• [SUPPLIED DATA]:
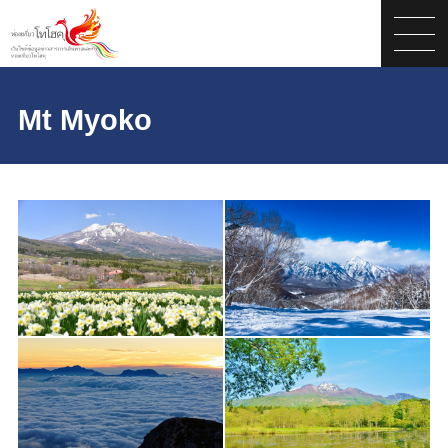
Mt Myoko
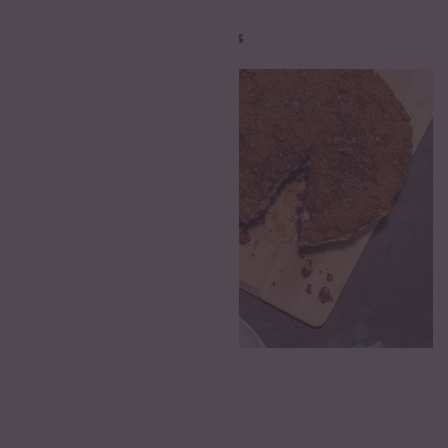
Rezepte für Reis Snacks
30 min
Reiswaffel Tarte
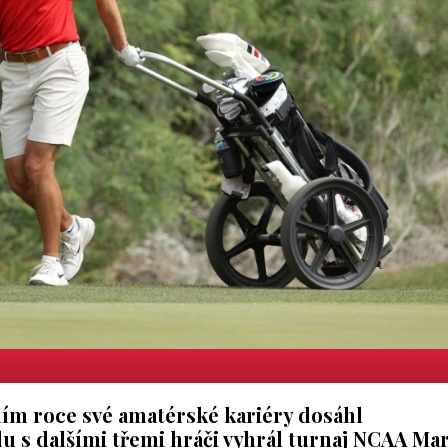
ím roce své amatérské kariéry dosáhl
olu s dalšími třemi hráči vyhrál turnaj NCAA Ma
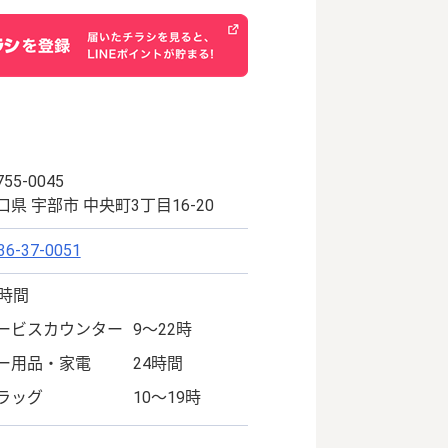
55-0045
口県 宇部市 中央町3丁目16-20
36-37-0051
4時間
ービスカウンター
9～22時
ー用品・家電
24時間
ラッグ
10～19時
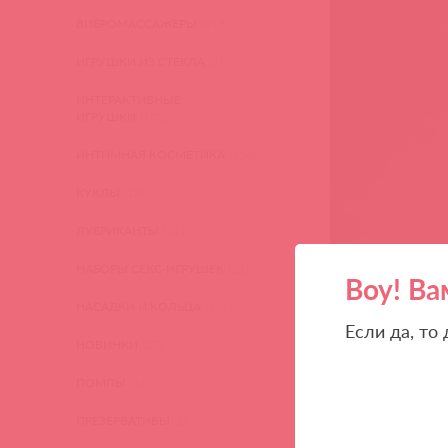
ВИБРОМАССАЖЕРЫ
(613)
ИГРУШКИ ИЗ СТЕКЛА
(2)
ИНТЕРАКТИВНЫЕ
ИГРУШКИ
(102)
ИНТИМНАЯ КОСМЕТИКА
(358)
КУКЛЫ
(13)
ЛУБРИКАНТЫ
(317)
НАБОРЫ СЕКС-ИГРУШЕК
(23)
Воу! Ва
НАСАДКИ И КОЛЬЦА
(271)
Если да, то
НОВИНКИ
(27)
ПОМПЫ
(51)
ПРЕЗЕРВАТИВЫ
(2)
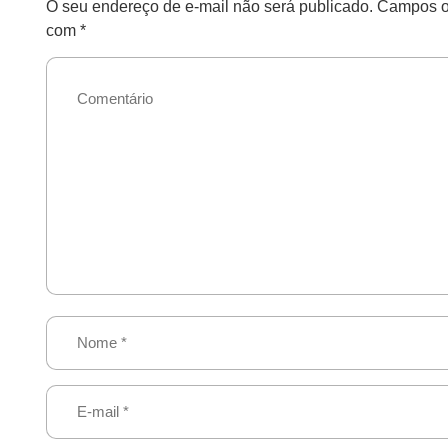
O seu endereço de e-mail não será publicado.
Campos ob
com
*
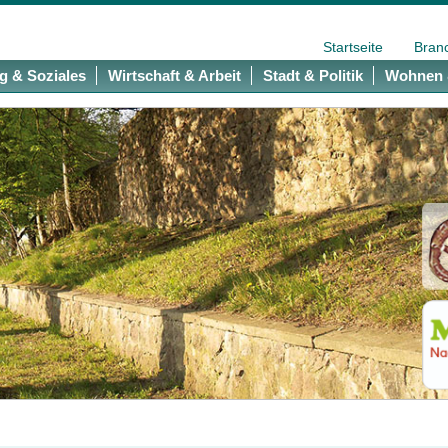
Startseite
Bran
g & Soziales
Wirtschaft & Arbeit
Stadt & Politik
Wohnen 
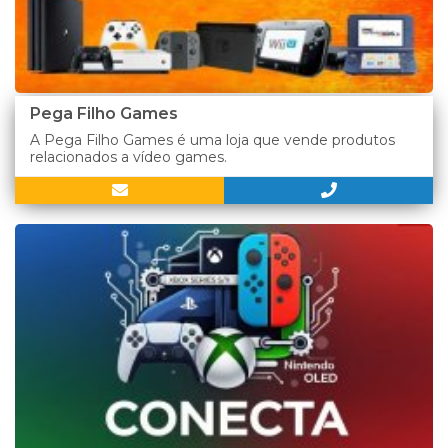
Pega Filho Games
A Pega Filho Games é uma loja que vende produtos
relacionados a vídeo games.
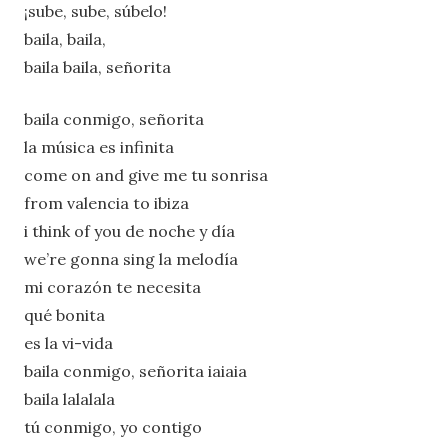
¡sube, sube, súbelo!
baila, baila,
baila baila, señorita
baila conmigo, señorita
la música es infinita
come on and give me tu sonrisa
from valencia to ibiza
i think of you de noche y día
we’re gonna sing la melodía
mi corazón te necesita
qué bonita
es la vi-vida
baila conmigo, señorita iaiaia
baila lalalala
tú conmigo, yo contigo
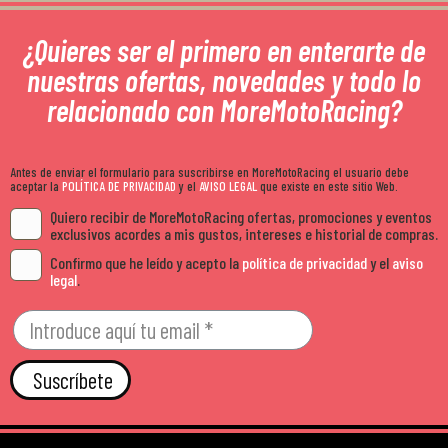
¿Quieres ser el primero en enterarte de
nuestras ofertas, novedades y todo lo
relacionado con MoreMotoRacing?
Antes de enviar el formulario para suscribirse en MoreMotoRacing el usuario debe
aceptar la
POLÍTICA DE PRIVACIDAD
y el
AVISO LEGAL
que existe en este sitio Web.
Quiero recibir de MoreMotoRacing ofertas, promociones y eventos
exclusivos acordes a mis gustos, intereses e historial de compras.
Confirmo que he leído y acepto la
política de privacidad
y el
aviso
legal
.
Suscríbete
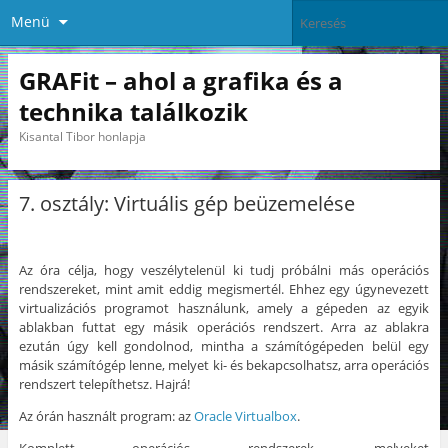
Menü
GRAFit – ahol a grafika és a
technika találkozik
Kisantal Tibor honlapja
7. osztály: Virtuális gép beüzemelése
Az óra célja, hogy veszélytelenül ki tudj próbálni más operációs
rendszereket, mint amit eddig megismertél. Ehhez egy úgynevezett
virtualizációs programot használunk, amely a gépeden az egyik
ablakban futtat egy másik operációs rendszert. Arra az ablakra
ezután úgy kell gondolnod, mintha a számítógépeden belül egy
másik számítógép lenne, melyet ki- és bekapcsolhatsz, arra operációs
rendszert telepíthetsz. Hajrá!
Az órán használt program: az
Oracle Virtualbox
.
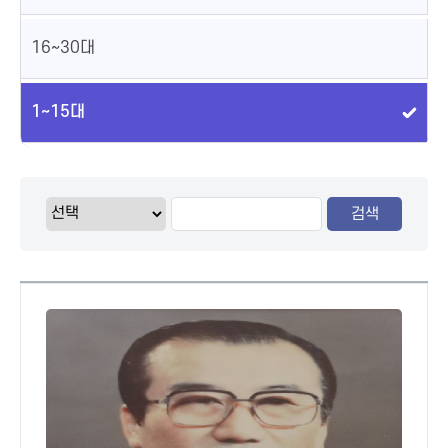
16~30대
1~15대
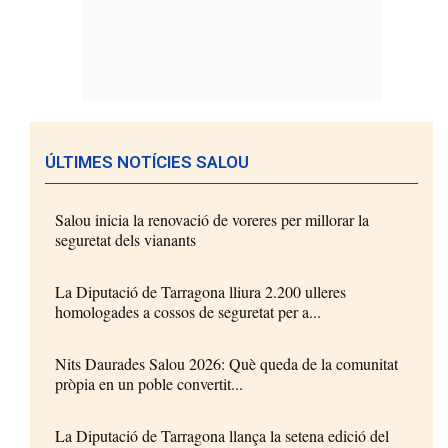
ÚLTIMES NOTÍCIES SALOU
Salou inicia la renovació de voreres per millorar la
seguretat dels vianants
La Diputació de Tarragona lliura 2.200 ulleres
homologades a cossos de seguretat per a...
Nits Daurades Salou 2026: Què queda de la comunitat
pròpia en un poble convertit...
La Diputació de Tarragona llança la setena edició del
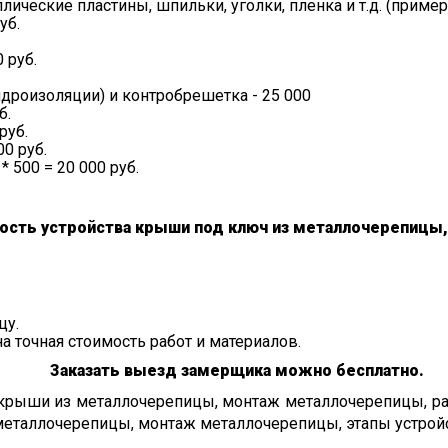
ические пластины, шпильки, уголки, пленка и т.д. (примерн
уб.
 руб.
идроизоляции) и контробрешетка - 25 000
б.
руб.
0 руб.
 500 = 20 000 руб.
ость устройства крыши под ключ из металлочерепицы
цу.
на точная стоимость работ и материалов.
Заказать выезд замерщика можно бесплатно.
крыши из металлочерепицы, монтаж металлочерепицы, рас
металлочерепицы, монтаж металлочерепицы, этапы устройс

• [ACTIVITY]:
Look through the listing above and copy each line where the string "conmigo" occurs.

• [ANSWER SPACE]:
baila conmigo, señorita
baila conmigo, señorita iaiaia
tú conmigo, yo contigo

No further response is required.